◆ Task to complete ◆
Quote every line of the data below verbatim, keeping the original order and line breaks.
= Beginning of Section =
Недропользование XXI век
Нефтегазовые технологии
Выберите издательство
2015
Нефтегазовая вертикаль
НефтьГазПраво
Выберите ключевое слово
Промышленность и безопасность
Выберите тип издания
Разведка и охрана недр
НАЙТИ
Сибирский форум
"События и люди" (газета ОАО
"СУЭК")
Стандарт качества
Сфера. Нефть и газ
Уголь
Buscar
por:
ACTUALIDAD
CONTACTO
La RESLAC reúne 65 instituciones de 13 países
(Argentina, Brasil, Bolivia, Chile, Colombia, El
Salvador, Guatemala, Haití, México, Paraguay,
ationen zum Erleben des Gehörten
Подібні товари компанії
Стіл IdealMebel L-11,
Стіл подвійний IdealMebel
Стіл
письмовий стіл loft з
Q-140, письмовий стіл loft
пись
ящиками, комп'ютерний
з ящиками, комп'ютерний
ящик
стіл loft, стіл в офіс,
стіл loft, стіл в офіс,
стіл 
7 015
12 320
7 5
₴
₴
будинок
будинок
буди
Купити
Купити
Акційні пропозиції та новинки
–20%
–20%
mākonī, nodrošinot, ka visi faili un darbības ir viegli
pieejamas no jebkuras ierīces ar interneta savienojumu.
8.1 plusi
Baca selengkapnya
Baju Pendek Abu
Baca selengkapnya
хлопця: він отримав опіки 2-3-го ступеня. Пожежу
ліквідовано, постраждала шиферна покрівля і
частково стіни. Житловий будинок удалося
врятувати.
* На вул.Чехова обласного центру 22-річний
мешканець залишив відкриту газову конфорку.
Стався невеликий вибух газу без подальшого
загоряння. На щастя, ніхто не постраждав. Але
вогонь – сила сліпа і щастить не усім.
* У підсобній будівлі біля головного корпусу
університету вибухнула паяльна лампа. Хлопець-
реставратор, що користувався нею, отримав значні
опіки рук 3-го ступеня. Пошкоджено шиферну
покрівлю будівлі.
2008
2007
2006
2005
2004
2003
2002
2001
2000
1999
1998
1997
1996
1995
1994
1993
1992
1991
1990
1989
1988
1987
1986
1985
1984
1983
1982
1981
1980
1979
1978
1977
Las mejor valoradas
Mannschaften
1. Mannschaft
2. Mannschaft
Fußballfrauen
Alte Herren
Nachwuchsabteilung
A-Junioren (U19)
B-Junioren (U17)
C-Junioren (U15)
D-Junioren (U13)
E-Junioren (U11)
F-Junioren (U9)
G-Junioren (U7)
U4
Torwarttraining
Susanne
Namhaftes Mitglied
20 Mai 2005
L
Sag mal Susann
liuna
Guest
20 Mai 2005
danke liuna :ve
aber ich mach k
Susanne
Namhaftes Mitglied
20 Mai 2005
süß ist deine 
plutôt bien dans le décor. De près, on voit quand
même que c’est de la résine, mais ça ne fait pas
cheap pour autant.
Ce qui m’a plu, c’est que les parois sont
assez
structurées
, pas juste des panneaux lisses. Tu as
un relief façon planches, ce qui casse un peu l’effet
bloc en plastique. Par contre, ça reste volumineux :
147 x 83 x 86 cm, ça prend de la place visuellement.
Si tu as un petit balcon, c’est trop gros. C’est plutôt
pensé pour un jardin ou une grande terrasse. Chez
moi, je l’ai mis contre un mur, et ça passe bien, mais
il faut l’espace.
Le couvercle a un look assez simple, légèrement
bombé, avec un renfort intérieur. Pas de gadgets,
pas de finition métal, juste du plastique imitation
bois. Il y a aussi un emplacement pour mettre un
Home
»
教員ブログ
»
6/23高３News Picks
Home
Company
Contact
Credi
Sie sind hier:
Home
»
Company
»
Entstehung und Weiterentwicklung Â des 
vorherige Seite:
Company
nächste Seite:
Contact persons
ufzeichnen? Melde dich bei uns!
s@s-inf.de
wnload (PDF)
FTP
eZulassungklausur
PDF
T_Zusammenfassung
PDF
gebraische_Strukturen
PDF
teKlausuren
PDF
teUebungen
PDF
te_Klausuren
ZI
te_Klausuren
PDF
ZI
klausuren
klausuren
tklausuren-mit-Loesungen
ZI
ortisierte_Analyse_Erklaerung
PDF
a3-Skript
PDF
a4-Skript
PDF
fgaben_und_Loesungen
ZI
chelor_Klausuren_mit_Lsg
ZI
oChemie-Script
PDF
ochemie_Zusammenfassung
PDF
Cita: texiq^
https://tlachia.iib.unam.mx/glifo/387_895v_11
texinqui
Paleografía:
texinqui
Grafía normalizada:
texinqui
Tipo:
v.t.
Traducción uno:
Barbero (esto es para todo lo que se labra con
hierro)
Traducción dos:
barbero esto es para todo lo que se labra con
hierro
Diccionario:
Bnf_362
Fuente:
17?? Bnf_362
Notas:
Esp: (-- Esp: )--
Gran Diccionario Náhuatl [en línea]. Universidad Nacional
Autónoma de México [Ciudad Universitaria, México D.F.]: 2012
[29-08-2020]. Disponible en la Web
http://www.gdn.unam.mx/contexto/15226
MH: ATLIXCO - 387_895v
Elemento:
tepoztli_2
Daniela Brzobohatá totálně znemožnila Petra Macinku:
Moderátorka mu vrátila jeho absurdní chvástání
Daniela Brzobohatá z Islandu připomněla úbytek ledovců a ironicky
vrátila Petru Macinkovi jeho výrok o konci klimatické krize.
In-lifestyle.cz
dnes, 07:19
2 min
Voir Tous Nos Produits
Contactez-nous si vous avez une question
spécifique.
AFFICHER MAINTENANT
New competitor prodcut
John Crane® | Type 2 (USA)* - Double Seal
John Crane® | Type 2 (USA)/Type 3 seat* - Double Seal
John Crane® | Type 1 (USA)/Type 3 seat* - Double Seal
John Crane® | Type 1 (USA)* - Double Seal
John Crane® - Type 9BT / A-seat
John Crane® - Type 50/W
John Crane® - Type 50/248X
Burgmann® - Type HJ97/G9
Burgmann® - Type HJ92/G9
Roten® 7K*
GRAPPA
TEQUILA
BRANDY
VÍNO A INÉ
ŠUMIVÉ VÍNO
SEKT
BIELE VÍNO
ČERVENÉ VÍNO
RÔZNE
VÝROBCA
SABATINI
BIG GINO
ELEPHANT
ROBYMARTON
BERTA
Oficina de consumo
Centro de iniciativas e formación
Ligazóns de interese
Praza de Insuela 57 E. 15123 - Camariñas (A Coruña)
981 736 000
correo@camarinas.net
= End of Section =
◆ Solution ◆
Недропользование XXI век
Нефтегазовые технологии
Выберите издательство
2015
Нефтегазовая вертикаль
НефтьГазПраво
Выберите ключевое слово
Промышленность и безопасность
Выберите тип издания
Разведка и охрана недр
НАЙТИ
Сибирский форум
"События и люди" (газета ОАО
"СУЭК")
Стандарт качества
Сфера. Нефть и газ
Уголь
Buscar
por:
ACTUALIDAD
CONTACTO
La RESLAC reúne 65 instituciones de 13 países
(Argentina, Brasil, Bolivia, Chile, Colombia, El
Salvador, Guatemala, Haití, México, Paraguay,
ationen zum Erleben des Gehörten
Подібні товари компанії
Стіл IdealMebel L-11,
Стіл подвійний IdealMebel
Стіл
письмовий стіл loft з
Q-140, письмовий стіл loft
пись
ящиками, комп'ютерний
з ящиками, комп'ютерний
ящик
стіл loft, стіл в офіс,
стіл loft, стіл в офіс,
стіл 
7 015
12 320
7 5
₴
₴
будинок
будинок
буди
Купити
Купити
Акційні пропозиції та новинки
–20%
–20%
mākonī, nodrošinot, ka visi faili un darbības ir viegli
pieejamas no jebkuras ierīces ar interneta savienojumu.
8.1 plusi
Baca selengkapnya
Baju Pendek Abu
Baca selengkapnya
хлопця: він отримав опіки 2-3-го ступеня. Пожежу
ліквідовано, постраждала шиферна покрівля і
частково стіни. Житловий будинок удалося
врятувати.
* На вул.Чехова обласного центру 22-річний
мешканець залишив відкриту газову конфорку.
Стався невеликий вибух газу без подальшого
загоряння. На щастя, ніхто не постраждав. Але
вогонь – сила сліпа і щастить не усім.
* У підсобній будівлі біля головного корпусу
університету вибухнула паяльна лампа. Хлопець-
реставратор, що користувався нею, отримав значні
опіки рук 3-го ступеня. Пошкоджено шиферну
покрівлю будівлі.
2008
2007
2006
2005
2004
2003
2002
2001
2000
1999
1998
1997
1996
1995
1994
1993
1992
1991
1990
1989
1988
1987
1986
1985
1984
1983
1982
1981
1980
1979
1978
1977
Las mejor valoradas
Mannschaften
1. Mannschaft
2. Mannschaft
Fußballfrauen
Alte Herren
Nachwuchsabteilung
A-Junioren (U19)
B-Junioren (U17)
C-Junioren (U15)
D-Junioren (U13)
E-Junioren (U11)
F-Junioren (U9)
G-Junioren (U7)
U4
Torwarttraining
Susanne
Namhaftes Mitglied
20 Mai 2005
L
Sag mal Susann
liuna
Guest
20 Mai 2005
danke liuna :ve
aber ich mach k
Susanne
Namhaftes Mitglied
20 Mai 2005
süß ist deine 
plutôt bien dans le décor. De près, on voit quand
même que c’est de la résine, mais ça ne fait pas
cheap pour autant.
Ce qui m’a plu, c’est que les parois sont
assez
structurées
, pas juste des panneaux lisses. Tu as
un relief façon planches, ce qui casse un peu l’effet
bloc en plastique. Par contre, ça reste volumineux :
147 x 83 x 86 cm, ça prend de la place visuellement.
Si tu as un petit balcon, c’est trop gros. C’est plutôt
pensé pour un jardin ou une grande terrasse. Chez
moi, je l’ai mis contre un mur, et ça passe bien, mais
il faut l’espace.
Le couvercle a un look assez simple, légèrement
bombé, avec un renfort intérieur. Pas de gadgets,
pas de finition métal, juste du plastique imitation
bois. Il y a aussi un emplacement pour mettre un
Home
»
教員ブログ
»
6/23高３News Picks
Home
Company
Contact
Credi
Sie sind hier:
Home
»
Company
»
Entstehung und Weiterentwicklung Â des 
vorherige Seite:
Company
nächste Seite:
Contact persons
ufzeichnen? Melde dich bei uns!
s@s-inf.de
wnload (PDF)
FTP
eZulassungklausur
PDF
T_Zusammenfassung
PDF
gebraische_Strukturen
PDF
teKlausuren
PDF
teUebungen
PDF
te_Klausuren
ZI
te_Klausuren
PDF
ZI
klausuren
klausuren
tklausuren-mit-Loesungen
ZI
ortisierte_Analyse_Erklaerung
PDF
a3-Skript
PDF
a4-Skript
PDF
fgaben_und_Loesungen
ZI
chelor_Klausuren_mit_Lsg
ZI
oChemie-Script
PDF
ochemie_Zusammenfassung
PDF
Cita: texiq^
https://tlachia.iib.unam.mx/glifo/387_895v_11
texinqui
Paleografía:
texinqui
Grafía normalizada:
texinqui
Tipo:
v.t.
Traducción uno:
Barbero (esto es para todo lo que se labra con
hierro)
Traducción dos:
barbero esto es para todo lo que se labra con
hierro
Diccionario:
Bnf_362
Fuente:
17?? Bnf_362
Notas:
Esp: (-- Esp: )--
Gran Diccionario Náhuatl [en línea]. Universidad Nacional
Autónoma de México [Ciudad Universitaria, México D.F.]: 2012
[29-08-2020]. Disponible en la Web
http://www.gdn.unam.mx/contexto/15226
MH: ATLIXCO - 387_895v
Elemento:
tepoztli_2
Daniela Brzobohatá totálně znemožnila Petra Macinku:
Moderátorka mu vrátila jeho absurdní chvástání
Daniela Brzobohatá z Islandu připomněla úbytek ledovců a ironicky
vrátila Petru Macinkovi jeho výrok o konci klimatické krize.
In-lifestyle.cz
dnes, 07:19
2 min
Voir Tous Nos Produits
Contactez-nous si vous avez une question
spécifique.
AFFICHER MAINTENANT
New competitor prodcut
John Crane® | Type 2 (USA)* - Double Seal
John Crane® | Type 2 (USA)/Type 3 seat* - Double Seal
John Crane® | Type 1 (USA)/Type 3 seat* - Double Seal
John Crane® | Type 1 (USA)* - Double Seal
John Crane® - Type 9BT / A-seat
John Crane® - Type 50/W
John Crane® - Type 50/248X
Burgmann® - Type HJ97/G9
Burgmann® - Type HJ92/G9
Roten® 7K*
GRAPPA
TEQUILA
BRANDY
VÍNO A INÉ
ŠUMIVÉ VÍNO
SEKT
BIELE VÍNO
ČERVENÉ VÍNO
RÔZNE
VÝROBCA
SABATINI
BIG GINO
ELEPHANT
ROBYMARTON
BERTA
Oficina de consumo
Centro de iniciativas e formación
Ligazóns de interese
Praza de Insuela 57 E. 15123 - Camariñas (A Coruña)
981 736 000
correo@camarinas.net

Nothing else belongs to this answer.